The Global AI performance study reveals that 67% of Singapore respondents reported a higher risk appetite for AI investment, compared with 41% globally.

A further 43% are using AI to compete beyond their core industries, more than double the global figure of 20%. The survey polled 1,217 senior executives between July and September 2025, including 30 respondents from Singapore-listed firms with revenue above US$100 million.

Singapore businesses are also ahead in deploying AI in more sophisticated ways, such as autonomous and self-optimising ways, at 17% compared to 8% globally.

However, the data points to a widening gap between ambition and outcomes. PwC identifies a group it terms “AI leaders” — the top 20% of companies by AI-driven performance — that generate 7.2 times more revenue and efficiency gains than peers on an industry-adjusted basis. By that measure, Singapore’s corporate sector has yet to translate adoption into comparable returns.

The shortfall is most evident in governance and data readiness. Just 53% of Singapore firms report having robust, up-to-date security for data and AI models, compared with 69% among AI leaders.

See also: AI agents gain traction in Singapore, but data gaps hold back adoption

Fewer than half have formal responsible AI frameworks or cross-functional governance boards, versus roughly two-thirds of top performers.
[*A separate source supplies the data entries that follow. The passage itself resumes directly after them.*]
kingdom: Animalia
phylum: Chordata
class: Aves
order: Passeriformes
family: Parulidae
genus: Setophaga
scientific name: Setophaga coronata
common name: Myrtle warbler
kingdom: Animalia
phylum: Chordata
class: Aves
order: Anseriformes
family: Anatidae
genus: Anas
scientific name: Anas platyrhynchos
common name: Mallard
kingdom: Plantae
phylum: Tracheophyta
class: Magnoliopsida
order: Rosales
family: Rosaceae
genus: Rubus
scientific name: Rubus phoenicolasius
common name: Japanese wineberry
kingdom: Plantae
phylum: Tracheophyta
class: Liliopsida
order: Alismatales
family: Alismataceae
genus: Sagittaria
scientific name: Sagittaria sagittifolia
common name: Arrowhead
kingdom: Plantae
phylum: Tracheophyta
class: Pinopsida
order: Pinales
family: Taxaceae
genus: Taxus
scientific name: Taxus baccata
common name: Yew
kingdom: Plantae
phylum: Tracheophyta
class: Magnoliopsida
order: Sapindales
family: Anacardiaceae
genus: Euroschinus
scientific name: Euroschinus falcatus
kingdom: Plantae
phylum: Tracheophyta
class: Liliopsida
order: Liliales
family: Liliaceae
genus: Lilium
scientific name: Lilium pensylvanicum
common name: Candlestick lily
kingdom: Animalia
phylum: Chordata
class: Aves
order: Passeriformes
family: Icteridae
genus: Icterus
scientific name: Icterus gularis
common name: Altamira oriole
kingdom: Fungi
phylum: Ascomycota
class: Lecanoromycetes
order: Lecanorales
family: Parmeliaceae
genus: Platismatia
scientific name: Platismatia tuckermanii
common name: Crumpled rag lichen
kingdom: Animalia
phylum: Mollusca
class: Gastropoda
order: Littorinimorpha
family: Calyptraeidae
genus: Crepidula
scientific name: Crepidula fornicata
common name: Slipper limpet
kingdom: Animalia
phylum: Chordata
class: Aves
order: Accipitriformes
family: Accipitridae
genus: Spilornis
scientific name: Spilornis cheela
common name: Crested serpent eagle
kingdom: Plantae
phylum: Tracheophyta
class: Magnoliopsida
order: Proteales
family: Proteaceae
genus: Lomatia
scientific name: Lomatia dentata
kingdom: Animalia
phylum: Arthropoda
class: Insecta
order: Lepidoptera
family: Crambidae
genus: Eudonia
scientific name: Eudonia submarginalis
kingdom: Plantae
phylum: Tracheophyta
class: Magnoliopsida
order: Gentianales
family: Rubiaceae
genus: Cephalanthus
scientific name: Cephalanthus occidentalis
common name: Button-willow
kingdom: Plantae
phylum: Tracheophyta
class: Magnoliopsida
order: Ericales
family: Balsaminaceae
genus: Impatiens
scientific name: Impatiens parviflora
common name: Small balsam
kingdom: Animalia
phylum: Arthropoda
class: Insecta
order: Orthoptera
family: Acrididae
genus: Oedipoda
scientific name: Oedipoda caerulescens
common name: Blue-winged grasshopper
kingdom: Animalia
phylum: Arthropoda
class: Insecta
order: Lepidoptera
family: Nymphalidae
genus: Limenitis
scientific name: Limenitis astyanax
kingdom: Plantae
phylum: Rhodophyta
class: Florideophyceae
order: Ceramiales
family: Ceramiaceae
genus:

Only 37% maintain a single trusted record of critical data, and 40% rely on structured datasets, which is well below the roughly 60% benchmark among AI leaders.

Moreover, only 37% of Singapore businesses have redesigned workflows to embed AI rather than simply bolting tools onto existing processes, compared with 56% of AI leaders.

Anthony Dias, AI Hub Leader at PwC Singapore, says the distinction among top performers comes down to deliberate operation rather than scale of spending. "The companies achieving the highest AI-driven returns globally are distinguished not by how much they spend, but by how deliberately they operate," he says, pointing to governance as the area where Singapore firms should focus first. "It is foundational to sustained AI performance, and an area where local businesses currently trail their global peers."